En mettant de l’ordre dans ma bibliothèque, je suis tombé sur un livre de José Ribeaud datant de 1998 et un autre de Jacques Attali de 2009. En les feuilletant rapidement, je suis tombé par hasard sur la même inquiétude à plus de 10 ans d’intervalle « Quand la Suisse disparaîtra ». Notre pays, cette Suisse faisant partie du Monde pour survivre aux crises, se doit de réagir rapidement en renonçant à l’égoïsme, au manque de confiance envers ses autorités politiques. Il faut s’insurger face à l’abandon sous l’effet du désespoir économique de sa composante sociale la plus défavorisée en se rappelant que la concitoyenneté est le fait uniquement de partager le même pays.
Comment peut-on croire aveuglement aux bienfaits de notre système économique ? A l’heure où les Etats-Unis d’Amérique évitent la faillite de la Réserve Fédérale Américaine, à l’heure où notre Canton ne peut plus cacher les effets financiers combattus par vos autorités politiques de proximité. En qualité de citoyen actif, permettez-moi de croire que les élus de demain sauront respecter les différentes couches sociales qui composent notre pays, notre Terre. A tous les échelons de la politique suisse, il y a un serment qui dit : « Vous promettez d'être fidèles à la constitution fédérale et à la constitution du canton de Vaud, de maintenir et de défendre la liberté et l'indépendance du pays. Vous promettez d'exercer votre charge avec conscience, diligence et fidélité, de contribuer au maintien de l'ordre, de la sûreté et de la tranquillité publics, d'avoir, dans tout ce qui sera discuté, la justice et la vérité devant les yeux. Vous promettez également d’administrer avec fidélité et impartialité les biens communaux et de veiller à la conservation des biens communaux et de remplir avec intégrité et exactitude les diverses fonctions que la loi vous attribue ou pourra vous attribuer.»
N’est-ce pas ce serment qu’il faut inculquer dans nos écoles plutôt que la notion de gain et de profit immédiat ?
Chers Concitoyennes et Concitoyens, permettez-moi de vous inciter à réagir pour rendre à la Suisse, son rôle constructif de laboratoire européen de la coexistence pacifique de peuples de cultures de langues, de confessions, d’origines différentes.
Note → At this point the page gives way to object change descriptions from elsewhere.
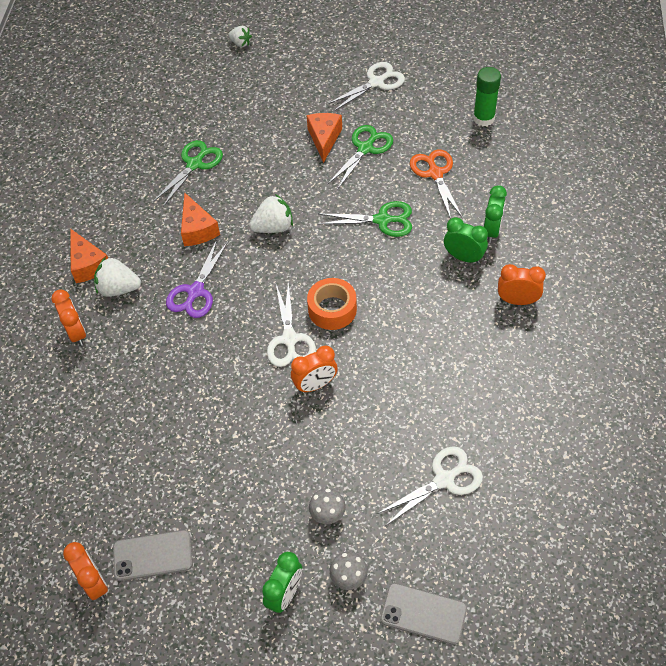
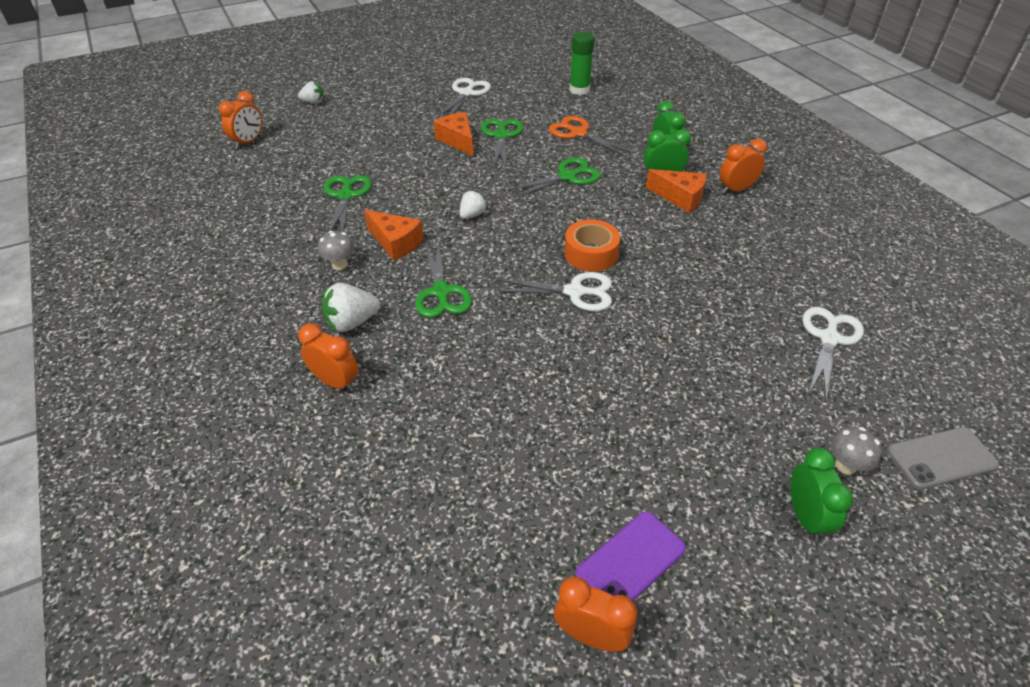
camera: 35 degrees left, 10 degrees down
orange cheese [70,228,108,283] -> orange cheese moved to [646,169,707,213]
grey phone [113,530,193,581] -> purple phone [575,511,686,601]
purple scissors [166,240,228,318] -> green scissors [415,239,472,318]
white strawberry [249,194,293,233] -> white strawberry [459,190,488,219], size x0.64
white scissors [267,282,316,367] -> white scissors turned 45 degrees counterclockwise [494,272,612,311]
orange clock [291,345,338,393] -> orange clock moved to [219,91,262,149]
grey mushroom [309,488,346,524] -> grey mushroom moved to [318,231,355,270]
Ne cédons pas aux effets euphorisants et identitaires mais remplaçons-les par des visions d’avenir avec de fortes doses d’utopies pour affronter l’avenir. Une nation sans défis décline, est-ce notre volonté ? Pour affronter la crise, il est nécessaire de surmonter les blocages intérieurs, notre crise d’identité, notre obsession du perfectionnisme, notre attrait pour le capitalisme sauvage et notre hantise de la prise de risques. Afin que notre jeunesse, celle du Monde, croie à un avenir redonnons-lui confiance, optimisme et fierté mais une fierté intelligente basée sur le respect des règles de vies et des us et coutumes d’un territoire.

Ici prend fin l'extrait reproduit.